AVR assembly - problem with rotation of register after comparison

I'm trying to write some code in assembly but can't get over the problem of using ror,rol instruction after cpi, cp instruction. I got stuck on it for some while and can't find nothing about it. I have some older code when I used cpi then moved into other branch of program, did some instruction and last of them was rotation with no problem. I tried add some instruction before rotation if it change something and it didn't help. My goal is to get in r16 dec values of 254,253,251 etc.. Just rotate the content of register. Instead I'm getting 254,252,248. If i'm not using cp or cpi the problem doesn't occur. I'm a newbie to asm programming so sorry if it's a really dumb question. Code lower is simplification of what I need because I work with user input so half of the code is just there to simulate same function of program.

ldi r16,0b11111111
    ldi r17,0b00000001
    ldi r18,0b00000001
    ldi r20,0b00000000
start:
    cp r18,r17
    breq loop
loop:
    inc r20
    rol r16
    rjmp start

Solution

Your goal is to get the following values:

255 = 0xFF = 11111111
254 = 0xFE = 11111110
253 = 0xFD = 11111101
251 = 0xFB = 11111011

But you use a rol instruction which shift your register by 1 and add the carry. The carry is zero all the time, so you always add a zero. This results in the following values:

255 = 0xFF = 11111111
254 = 0xFE = 11111110
252 = 0xFC = 11111100
248 = 0xF8 = 11111000

The "problem" is, that the cp instruction use the carry bit too, so it will clear the carry bit, because the operation r18 minus r17 doesn´t set the carry (your cp r18, r17). Your code works without the cp because the carry doesn´t get cleared at any time.

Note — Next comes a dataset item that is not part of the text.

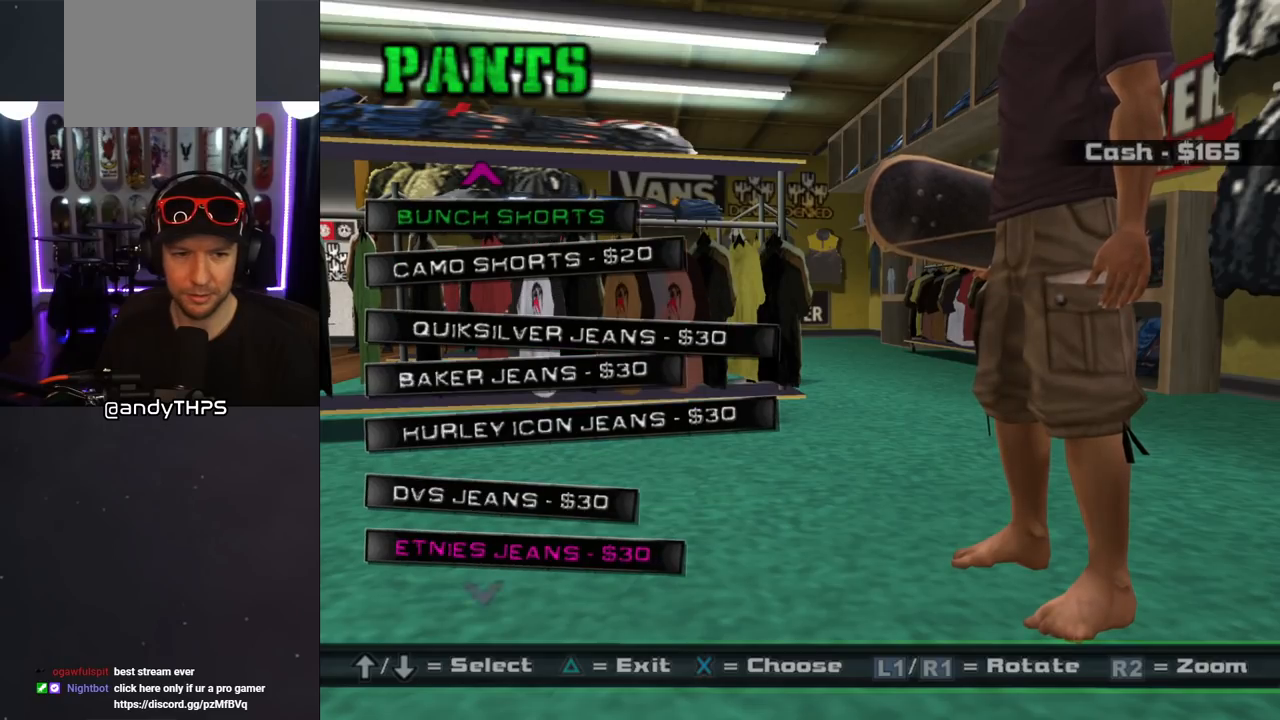
{"buttons": [], "left_stick": "center", "right_stick": "center", "events": [[83, "DPAD_DOWN", "up"], [183, "DPAD_DOWN", "down"], [300, "DPAD_DOWN", "up"], [367, "DPAD_DOWN", "down"], [467, "DPAD_DOWN", "up"]]}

One possible solution is to use a cpi before you call your rol:

cpi r16, 255
rol r16

Now your carry will get set when the content of r16 is below 255, (cpi performs the operation r16 - 255). The carry will be used by your rol and you got the correct result. One positive aspect is, that the solution only needs one additional clock per cycle, so it´s a little bit smarter than a branch instruction or something else.